Ähnlich wie bei diesem ORF-Archiv-Kleinod aus den 70er-Jahren ließ die Bierpreiserhöhung die Wogen hochgehen. Ein Aufschrei in sozialen Medien und ein Boykottaufruf waren die Folge. Ob sich der allgemeine Aktivismus in den Finanzbüchern der Stonegate Pub Company niederschlägt, lässt sich nicht genau sagen, aber einer Presseaussendung der britischen Gewerkschaft GMB zufolge sind über 4.500 Stonegate-Standorte aktuell von einer Schließung bedroht.

Pubs sind lebenswichtig für Briten.

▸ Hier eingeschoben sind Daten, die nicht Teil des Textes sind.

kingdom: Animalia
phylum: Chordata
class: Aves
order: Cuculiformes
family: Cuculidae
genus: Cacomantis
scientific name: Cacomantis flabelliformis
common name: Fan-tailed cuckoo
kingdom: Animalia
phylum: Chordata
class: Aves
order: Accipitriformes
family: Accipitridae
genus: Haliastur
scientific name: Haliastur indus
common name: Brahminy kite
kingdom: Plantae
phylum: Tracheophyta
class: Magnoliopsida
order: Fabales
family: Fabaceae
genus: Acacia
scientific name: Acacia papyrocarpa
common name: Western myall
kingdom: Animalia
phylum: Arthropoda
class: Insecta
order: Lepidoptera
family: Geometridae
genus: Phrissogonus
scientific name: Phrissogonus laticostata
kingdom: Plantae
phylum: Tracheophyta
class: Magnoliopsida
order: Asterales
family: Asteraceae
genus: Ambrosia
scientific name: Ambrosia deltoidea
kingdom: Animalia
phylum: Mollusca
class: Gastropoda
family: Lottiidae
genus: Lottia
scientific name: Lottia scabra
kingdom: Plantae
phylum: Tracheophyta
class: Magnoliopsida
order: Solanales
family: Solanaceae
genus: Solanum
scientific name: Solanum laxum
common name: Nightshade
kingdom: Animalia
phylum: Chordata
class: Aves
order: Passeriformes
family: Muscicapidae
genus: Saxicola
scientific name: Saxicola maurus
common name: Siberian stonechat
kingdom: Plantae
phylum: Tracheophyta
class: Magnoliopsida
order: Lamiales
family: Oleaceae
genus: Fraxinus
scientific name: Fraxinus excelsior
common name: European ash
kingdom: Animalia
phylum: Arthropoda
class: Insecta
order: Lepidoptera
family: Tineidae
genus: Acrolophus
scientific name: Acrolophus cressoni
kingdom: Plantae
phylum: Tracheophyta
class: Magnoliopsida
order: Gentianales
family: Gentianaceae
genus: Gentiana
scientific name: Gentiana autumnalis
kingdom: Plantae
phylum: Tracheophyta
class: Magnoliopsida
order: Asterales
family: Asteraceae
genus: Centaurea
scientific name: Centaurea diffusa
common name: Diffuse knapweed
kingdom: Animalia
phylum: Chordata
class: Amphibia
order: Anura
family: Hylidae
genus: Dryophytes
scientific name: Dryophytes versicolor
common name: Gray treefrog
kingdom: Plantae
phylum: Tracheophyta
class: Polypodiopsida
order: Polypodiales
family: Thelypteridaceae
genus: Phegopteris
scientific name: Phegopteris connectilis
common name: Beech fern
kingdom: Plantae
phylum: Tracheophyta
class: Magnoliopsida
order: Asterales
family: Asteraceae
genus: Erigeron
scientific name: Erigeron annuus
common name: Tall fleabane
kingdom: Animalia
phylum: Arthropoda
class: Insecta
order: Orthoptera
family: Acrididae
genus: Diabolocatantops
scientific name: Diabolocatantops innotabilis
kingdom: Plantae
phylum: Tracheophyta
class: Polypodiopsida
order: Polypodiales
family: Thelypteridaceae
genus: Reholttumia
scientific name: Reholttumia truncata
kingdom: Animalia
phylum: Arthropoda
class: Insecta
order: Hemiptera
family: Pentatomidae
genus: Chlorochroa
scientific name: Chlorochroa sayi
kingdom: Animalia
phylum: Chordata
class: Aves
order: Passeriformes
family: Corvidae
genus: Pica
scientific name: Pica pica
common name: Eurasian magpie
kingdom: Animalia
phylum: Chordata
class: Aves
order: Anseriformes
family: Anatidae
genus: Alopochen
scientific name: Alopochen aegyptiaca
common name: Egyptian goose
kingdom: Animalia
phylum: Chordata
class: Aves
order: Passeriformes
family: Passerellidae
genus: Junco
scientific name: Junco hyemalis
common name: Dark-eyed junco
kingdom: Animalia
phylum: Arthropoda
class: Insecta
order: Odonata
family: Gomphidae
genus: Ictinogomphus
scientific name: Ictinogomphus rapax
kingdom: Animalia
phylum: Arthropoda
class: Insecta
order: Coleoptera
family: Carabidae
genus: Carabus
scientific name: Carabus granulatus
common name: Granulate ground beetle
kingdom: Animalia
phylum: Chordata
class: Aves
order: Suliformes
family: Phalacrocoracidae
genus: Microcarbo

Diese Kundinnen warten sogar vor geschlossener Tür, bis das Lokal aufsperrt.

Wie sich Dynamic Pricing in den Verkaufspreisen von Firmen niederschlägt, ist durchaus unterschiedlich, doch haben alle eine Gemeinsamkeit: In den wenigsten Fällen bringen sie dem Kunden eine echte Preiserleichterung. Unternehmen wissen, zu welchen Zeiten sie die höchsten Profite verlangen können, und verstecken simple Preiserhöhungen mit Rabatten zu Zeiten, in denen kein Mensch ihre Dienste wahrnimmt. Das ist sicherlich nicht der schlechteste Marketing-Move der freien Wirtschaft, aber auch einer, dem mit einer gesunden Portion Skepsis entgegengetreten werden sollte. (Georg Dittlbacher, 9.3.2024)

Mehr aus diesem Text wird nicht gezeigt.